■ **Задание**:
Замените «мельника» на «пекаря» в отрывке текста о наполеоновской знати от «Интересно, что всего» до «своим невысоким происхождением.» включительно. Приведите этот отрывок целиком.

■ **Фрагмент текста**:
==================================================

«Идея восстановления прав папы над французами находилась в прямом противоречии с общественным мнением и духом времени», — напишет Шапталь. А парижский префект сообщал в конце 1801 года: «Военные говорят, что священники были самыми ярыми врагами революции и… будут удовлетворены лишь тогда, когда им удастся реставрировать монархию».
Интересно, что всего лишь за год до провозглашения Империи Наполеон настоял на исключении из состава Института Франции одного влиятельного академика только за то, что тот посмел «очернить революцию» в своих сочинениях. Уникальная мера наказания! И что теперь, после восстановления прав церкви, создания Империи, дворянства и положенных атрибутов, должен был думать изгнанный за сомнительные грехи?
Первое из герцогств — Данцигское — было учреждено для маршала Франсуа Жозефа Лефевра[154], сына мельника, который в 28 лет женился на белошвейке Катрин Юбшер и прожил с ней долго и счастливо. У герцога и герцогини, которая, по рассказам, не знала, с какого конца едят спаржу, было 14 детей. Если Мюрата, сына трактирщика, королевский титул испортил, то Лефевр сохранил простоту и естественность поведения. Он постоянно бравировал своим невысоким происхождением.
«Этот маршал был простым солдатом, и весь Париж помнит его в чине сержанта французской гвардии», — прокомментировал император свое решение.

==================================================

■ **Исходные данные**:
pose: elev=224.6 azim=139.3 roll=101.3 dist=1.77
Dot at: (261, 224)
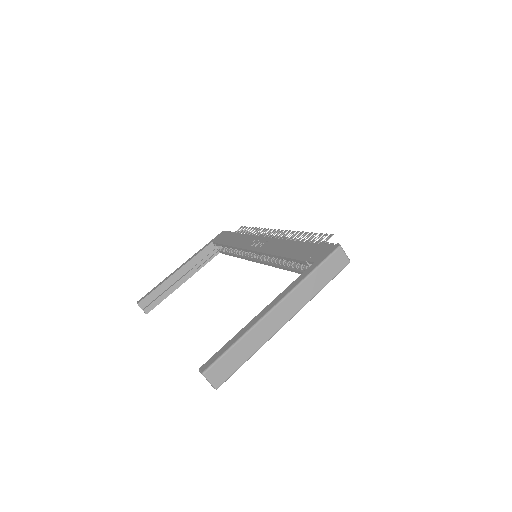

==================================================

■ **Итоговый ответ**:
Интересно, что всего лишь за год до провозглашения Империи Наполеон настоял на исключении из состава Института Франции одного влиятельного академика только за то, что тот посмел «очернить революцию» в своих сочинениях. Уникальная мера наказания! И что теперь, после восстановления прав церкви, создания Империи, дворянства и положенных атрибутов, должен был думать изгнанный за сомнительные грехи?
Первое из герцогств — Данцигское — было учреждено для маршала Франсуа Жозефа Лефевра[154], сына пекаря, который в 28 лет женился на белошвейке Катрин Юбшер и прожил с ней долго и счастливо. У герцога и герцогини, которая, по рассказам, не знала, с какого конца едят спаржу, было 14 детей. Если Мюрата, сына трактирщика, королевский титул испортил, то Лефевр сохранил простоту и естественность поведения. Он постоянно бравировал своим невысоким происхождением.